In Sweden’s far north, two investors are rolling out a playbook that could break the financial bottleneck that has bedeviled emerging green industries. So far, they have hatched the world’s first large-scale steel mill powered by green hydrogen and a fast-growing battery maker that has raised more than $9 billion. Next up are heat pumps.
The strategy behind the two companies is the opposite of the build-it-and-they-will-come hope of many startups. Instead, H2 Green Steel and battery maker Northvolt lined up customers and used those commitments to raise money. Often, the customers are also investors.
H2’s factory is going up in the Swedish town of Boden, 50 miles or so from the Arctic Circle. Due to start operating in 2025, it will produce 2.5 million metric tons of steel a year while emitting 5% as much carbon dioxide per ton as a coal-powered blast furnace. It is roughly 100 miles down the road from Northvolt’s first low-carbon gigafactory.

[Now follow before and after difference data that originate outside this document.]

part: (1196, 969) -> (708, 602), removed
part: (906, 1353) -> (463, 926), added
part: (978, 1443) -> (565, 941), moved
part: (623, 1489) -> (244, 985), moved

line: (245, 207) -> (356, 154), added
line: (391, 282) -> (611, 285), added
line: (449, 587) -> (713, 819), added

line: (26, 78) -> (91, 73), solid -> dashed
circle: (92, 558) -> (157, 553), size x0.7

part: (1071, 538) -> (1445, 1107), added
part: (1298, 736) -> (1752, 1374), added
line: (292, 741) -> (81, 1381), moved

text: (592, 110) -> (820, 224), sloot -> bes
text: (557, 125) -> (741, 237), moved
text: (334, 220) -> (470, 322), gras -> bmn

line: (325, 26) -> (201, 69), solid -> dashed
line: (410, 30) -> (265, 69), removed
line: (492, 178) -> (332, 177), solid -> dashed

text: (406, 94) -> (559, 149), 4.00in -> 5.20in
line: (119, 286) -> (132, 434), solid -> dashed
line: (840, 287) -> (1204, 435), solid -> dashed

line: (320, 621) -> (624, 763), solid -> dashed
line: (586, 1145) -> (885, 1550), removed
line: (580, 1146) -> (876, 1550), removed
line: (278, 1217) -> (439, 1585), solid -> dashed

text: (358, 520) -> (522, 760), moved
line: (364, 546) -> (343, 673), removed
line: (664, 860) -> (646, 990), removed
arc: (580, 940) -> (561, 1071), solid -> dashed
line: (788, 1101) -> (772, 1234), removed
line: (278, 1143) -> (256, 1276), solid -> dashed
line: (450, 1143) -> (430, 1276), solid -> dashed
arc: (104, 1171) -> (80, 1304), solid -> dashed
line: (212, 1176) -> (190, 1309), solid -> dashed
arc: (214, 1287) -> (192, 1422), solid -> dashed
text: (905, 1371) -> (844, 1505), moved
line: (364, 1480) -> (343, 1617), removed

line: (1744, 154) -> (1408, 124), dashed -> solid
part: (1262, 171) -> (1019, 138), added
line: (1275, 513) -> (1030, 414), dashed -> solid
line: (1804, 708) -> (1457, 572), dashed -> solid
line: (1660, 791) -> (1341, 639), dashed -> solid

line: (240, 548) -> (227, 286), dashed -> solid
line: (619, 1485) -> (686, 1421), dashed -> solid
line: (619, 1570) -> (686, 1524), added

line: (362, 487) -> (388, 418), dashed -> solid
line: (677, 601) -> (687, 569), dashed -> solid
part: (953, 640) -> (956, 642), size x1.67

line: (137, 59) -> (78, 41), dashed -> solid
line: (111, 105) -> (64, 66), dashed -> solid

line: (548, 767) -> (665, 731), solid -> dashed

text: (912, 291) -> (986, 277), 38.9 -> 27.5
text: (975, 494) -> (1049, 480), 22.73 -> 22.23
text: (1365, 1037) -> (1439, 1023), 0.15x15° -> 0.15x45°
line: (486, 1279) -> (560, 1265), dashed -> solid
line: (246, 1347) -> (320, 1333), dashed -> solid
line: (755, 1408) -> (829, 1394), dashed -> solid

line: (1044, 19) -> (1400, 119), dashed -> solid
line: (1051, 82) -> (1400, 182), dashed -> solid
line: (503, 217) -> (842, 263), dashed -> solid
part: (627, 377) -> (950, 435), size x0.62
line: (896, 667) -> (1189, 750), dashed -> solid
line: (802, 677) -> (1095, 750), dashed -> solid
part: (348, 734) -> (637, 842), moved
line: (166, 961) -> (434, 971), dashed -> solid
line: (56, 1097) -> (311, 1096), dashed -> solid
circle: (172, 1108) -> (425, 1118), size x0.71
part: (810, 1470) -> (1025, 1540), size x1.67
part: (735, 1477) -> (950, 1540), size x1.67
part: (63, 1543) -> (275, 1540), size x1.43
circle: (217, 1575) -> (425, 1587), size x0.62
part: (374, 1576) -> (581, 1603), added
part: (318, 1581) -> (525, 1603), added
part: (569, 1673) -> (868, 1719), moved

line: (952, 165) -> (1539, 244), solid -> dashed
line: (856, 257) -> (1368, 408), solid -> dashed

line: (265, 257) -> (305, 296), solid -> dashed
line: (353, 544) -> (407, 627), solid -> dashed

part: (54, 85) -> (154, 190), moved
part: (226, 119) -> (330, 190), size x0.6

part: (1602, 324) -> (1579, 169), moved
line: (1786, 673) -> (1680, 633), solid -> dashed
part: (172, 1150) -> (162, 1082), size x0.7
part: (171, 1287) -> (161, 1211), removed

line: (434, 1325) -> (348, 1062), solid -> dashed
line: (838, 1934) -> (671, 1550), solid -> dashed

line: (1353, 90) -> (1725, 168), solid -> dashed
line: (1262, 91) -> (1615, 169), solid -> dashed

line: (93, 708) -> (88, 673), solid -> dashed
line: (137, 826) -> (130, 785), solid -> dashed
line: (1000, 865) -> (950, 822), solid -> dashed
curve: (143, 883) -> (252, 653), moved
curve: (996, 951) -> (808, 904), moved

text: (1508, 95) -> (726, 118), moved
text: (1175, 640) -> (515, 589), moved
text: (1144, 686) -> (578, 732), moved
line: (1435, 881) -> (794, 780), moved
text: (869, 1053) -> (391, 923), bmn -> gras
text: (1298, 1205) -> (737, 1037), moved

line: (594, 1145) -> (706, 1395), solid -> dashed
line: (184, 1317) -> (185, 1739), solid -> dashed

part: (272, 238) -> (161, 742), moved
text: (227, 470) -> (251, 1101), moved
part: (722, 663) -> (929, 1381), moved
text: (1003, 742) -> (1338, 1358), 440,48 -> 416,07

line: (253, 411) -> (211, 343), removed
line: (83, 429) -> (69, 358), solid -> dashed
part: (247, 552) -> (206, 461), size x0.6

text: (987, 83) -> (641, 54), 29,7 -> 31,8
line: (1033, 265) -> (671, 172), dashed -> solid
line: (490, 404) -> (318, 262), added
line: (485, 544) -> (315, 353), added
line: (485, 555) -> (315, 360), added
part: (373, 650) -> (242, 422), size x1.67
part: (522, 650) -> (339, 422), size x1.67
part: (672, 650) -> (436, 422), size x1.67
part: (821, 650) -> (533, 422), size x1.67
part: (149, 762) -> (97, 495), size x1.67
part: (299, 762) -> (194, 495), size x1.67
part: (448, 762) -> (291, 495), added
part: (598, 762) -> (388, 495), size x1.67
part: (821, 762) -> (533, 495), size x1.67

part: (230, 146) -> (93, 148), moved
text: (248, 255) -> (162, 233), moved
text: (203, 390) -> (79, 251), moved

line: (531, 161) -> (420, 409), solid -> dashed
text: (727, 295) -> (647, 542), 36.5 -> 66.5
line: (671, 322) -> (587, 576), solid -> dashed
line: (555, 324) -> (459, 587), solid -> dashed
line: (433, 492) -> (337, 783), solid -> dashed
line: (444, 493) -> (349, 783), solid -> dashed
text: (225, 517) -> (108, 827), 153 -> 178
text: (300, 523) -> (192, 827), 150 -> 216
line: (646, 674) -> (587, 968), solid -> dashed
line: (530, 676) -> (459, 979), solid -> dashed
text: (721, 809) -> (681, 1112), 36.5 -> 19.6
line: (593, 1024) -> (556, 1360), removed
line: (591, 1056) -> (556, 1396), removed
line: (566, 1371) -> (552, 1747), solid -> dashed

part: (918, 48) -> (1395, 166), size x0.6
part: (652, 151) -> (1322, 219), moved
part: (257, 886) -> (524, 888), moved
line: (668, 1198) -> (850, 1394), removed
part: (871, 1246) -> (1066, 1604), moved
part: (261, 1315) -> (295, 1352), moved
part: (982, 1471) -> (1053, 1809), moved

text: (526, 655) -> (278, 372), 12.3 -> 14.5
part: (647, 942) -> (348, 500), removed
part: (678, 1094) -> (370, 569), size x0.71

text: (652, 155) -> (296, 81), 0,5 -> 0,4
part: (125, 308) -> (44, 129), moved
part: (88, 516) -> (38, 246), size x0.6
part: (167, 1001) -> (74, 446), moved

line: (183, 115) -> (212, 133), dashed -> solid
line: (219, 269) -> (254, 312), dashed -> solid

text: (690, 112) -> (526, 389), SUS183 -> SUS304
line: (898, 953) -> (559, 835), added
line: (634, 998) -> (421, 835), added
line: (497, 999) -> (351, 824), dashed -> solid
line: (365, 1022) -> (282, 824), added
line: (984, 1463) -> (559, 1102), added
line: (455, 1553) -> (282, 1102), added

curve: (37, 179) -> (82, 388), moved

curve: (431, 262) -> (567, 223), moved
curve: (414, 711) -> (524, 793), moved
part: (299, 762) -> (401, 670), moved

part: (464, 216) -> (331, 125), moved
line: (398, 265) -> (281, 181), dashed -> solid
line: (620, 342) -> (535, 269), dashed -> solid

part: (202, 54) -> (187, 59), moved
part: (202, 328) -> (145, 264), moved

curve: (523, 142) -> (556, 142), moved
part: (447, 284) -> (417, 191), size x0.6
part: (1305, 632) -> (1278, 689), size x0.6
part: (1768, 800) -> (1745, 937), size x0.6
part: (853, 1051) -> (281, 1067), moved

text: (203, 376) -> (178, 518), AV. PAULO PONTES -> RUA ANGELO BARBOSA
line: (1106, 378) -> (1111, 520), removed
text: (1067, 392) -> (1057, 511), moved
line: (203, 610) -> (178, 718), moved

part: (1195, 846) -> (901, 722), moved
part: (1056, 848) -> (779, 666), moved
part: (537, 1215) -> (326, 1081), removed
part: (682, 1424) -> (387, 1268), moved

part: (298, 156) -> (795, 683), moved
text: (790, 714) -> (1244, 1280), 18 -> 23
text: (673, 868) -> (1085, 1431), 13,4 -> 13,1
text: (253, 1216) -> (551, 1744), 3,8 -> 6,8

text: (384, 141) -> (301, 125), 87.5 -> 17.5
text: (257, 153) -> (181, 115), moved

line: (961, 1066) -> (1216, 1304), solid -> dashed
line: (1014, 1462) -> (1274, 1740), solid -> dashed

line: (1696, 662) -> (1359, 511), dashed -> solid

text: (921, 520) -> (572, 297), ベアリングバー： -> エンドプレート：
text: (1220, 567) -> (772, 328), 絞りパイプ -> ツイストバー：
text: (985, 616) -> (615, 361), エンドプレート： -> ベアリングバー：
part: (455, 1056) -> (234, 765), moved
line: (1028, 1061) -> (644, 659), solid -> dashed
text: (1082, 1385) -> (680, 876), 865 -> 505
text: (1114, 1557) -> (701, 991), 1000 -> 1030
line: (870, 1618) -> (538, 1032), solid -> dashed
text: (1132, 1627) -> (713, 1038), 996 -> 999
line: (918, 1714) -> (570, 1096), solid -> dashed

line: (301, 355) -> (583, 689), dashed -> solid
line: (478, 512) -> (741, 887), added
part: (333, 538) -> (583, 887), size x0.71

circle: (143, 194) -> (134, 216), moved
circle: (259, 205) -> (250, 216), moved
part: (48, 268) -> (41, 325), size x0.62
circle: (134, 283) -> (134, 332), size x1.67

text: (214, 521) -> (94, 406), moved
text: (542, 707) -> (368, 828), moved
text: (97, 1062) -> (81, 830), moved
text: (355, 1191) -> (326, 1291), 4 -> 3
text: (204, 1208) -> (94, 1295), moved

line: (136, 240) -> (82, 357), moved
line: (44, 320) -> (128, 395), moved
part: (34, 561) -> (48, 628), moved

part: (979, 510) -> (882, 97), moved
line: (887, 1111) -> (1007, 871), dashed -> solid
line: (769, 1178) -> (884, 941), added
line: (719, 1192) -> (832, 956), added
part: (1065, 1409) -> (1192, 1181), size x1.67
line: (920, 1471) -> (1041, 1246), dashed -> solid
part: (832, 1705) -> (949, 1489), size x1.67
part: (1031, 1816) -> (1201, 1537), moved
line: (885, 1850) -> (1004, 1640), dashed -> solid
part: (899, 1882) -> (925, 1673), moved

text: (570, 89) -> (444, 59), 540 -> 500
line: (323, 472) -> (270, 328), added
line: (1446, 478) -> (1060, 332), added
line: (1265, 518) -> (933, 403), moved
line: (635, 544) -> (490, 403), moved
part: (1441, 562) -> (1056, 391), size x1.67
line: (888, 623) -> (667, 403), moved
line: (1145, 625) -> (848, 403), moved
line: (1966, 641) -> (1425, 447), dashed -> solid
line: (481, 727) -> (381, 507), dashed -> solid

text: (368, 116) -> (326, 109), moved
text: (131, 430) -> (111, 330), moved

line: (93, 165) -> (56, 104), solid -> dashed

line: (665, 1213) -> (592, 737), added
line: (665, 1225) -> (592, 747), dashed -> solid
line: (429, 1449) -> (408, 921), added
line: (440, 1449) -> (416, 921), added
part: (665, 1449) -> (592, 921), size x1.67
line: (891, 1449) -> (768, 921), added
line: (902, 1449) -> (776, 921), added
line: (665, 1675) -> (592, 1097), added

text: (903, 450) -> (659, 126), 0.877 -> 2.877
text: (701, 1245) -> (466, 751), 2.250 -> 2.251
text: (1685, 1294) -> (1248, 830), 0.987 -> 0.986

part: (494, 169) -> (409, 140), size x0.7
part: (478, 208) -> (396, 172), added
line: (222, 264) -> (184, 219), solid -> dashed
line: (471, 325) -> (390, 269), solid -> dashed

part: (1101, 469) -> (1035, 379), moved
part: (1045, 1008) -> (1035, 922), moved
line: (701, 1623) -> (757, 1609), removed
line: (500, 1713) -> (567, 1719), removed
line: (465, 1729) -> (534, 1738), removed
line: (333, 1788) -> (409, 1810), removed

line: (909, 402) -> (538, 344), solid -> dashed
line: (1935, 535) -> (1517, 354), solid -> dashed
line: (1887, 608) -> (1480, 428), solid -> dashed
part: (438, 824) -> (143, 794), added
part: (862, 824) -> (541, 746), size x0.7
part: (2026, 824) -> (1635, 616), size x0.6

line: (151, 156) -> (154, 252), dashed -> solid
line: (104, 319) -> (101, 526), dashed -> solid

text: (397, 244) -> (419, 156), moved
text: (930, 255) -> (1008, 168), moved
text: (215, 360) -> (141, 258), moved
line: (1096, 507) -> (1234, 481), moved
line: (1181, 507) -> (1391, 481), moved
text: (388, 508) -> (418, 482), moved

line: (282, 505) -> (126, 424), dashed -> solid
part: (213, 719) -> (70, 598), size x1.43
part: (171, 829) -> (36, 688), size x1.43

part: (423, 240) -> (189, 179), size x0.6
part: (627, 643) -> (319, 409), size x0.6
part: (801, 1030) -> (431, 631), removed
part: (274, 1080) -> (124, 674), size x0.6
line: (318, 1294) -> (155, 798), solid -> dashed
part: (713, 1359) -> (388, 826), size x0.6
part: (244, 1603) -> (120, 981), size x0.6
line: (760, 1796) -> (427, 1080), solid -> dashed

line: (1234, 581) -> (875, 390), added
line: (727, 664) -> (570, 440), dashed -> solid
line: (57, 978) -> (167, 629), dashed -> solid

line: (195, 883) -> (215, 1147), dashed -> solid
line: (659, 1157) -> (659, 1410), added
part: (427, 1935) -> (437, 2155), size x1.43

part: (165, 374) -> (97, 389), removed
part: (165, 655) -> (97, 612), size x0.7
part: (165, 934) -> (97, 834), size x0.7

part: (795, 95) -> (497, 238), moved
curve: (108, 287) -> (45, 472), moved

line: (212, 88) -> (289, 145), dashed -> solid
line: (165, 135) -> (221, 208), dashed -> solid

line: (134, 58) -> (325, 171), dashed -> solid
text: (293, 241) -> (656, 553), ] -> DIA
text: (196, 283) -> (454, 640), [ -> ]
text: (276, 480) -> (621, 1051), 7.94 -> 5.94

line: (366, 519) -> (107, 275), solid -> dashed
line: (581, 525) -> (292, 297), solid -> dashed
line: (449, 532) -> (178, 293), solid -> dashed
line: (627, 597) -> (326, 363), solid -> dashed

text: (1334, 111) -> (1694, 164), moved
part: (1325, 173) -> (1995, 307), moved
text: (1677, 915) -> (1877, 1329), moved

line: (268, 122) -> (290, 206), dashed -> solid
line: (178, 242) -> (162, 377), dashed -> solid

Driving the strategy are Swedish financier Harald Mix and business executive Carl-Erik Lagercrantz, who launched H2 Green Steel through Vargas Holding, their investment firm. “It’s a fantastic formula for how we can actually enable the transition of energy-intensive industries," Mix said. Neither man set out to launch green companies.
Mix founded Altor Equity Partners, a European private-equity firm, where he remains a partner. They first collaborated on a plan to use batteries to reduce electricity costs at telecommunications providers, which were straining under growing demand for data. That early success was the trigger for their green ambitions.